Source data =
>>>>
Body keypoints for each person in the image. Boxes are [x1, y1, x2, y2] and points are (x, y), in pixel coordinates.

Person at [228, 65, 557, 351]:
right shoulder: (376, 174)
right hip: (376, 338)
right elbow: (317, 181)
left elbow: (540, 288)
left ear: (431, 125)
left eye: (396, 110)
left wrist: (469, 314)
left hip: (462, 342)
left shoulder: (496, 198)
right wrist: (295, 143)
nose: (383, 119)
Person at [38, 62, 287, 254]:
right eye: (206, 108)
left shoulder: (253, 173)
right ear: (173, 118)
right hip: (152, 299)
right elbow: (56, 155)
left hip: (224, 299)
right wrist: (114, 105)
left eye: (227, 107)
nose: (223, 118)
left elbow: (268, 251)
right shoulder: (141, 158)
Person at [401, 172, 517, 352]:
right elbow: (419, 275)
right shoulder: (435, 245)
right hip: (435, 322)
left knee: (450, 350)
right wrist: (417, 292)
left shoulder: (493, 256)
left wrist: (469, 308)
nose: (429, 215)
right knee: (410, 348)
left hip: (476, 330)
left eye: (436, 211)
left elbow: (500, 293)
<<<<
>>>>
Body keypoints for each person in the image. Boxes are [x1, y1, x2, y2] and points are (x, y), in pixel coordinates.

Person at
<<<<
Aim of the exercise = Copy the lines above exactly, beginning at the line that has "right elbow: (317, 181)" and stopping after the line that has "left eye: (227, 107)", and omit the rest.

Result below =
right elbow: (317, 181)
left elbow: (540, 288)
left ear: (431, 125)
left eye: (396, 110)
left wrist: (469, 314)
left hip: (462, 342)
left shoulder: (496, 198)
right wrist: (295, 143)
nose: (383, 119)
Person at [38, 62, 287, 254]:
right eye: (206, 108)
left shoulder: (253, 173)
right ear: (173, 118)
right hip: (152, 299)
right elbow: (56, 155)
left hip: (224, 299)
right wrist: (114, 105)
left eye: (227, 107)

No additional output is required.